The Department of Public Works-designed school residence is an excellent, intact example of the residence type of its period - retaining its lowset, hipped roof, weatherboard-clad form with early joinery; and comprising three bedrooms, a living room, a kitchen with stove alcove, a front verandah and rear dining room, and natural ventilation features, including its ventilation fleche. The 1936 sleep-out addition is a good example of alterations that were commonly made to school residences to meet changing spatial requirements.

The Department of Public Works-designed teaching building is a good example of a regional timber school and is important in demonstrating the principal characteristics of its type. It retains its gable roof with ventilation fleche; some early timber joinery; single large classroom with generous verandahs (rear verandah now enclosed); rear annexe; coved ceiling; and single skin verandah walls (only retained at the front).

The open-air school building is a good example of its type, retaining its lowset design, with single-room classroom and hipped roof. The enclosures of the former canvas screen sections demonstrate typical modifications that were made to the type with changing educational philosophies.

The playshed is a good example of its type and retains its hipped timber-framed roof, supported on 10 braced timber posts.

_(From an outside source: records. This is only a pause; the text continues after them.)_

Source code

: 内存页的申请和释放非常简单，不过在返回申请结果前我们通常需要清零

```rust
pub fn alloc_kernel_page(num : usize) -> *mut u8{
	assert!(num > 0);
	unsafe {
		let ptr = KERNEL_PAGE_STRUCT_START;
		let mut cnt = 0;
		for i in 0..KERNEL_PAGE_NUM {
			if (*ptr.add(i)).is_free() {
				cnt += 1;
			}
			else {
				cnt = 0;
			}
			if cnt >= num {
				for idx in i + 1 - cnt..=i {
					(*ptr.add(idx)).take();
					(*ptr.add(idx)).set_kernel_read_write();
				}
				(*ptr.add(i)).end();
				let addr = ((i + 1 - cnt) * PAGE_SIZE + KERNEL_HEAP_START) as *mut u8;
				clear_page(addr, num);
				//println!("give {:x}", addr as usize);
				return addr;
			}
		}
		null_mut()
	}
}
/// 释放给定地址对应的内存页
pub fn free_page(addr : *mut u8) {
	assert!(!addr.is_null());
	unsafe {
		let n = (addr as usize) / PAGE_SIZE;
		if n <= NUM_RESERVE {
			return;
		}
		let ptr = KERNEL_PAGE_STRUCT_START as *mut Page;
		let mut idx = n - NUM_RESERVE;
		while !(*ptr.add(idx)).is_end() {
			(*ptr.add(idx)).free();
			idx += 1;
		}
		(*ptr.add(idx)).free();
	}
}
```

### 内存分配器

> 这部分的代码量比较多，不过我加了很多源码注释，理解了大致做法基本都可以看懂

The place has a strong or special association with a particular community or cultural group for social, cultural or spiritual reasons.

Schools have always played an important part in Queensland communities. They typically retain significant and enduring connections with former pupils, parents, and teachers; provide a venue for social interaction and volunteer work; and are a source of pride, symbolising local progress and aspirations.

Lake Clarendon State School has a strong and ongoing association with the Lake Clarendon community. It was established in 1902 through the fundraising efforts of the local community and generations of Lake Clarendon children have been taught there.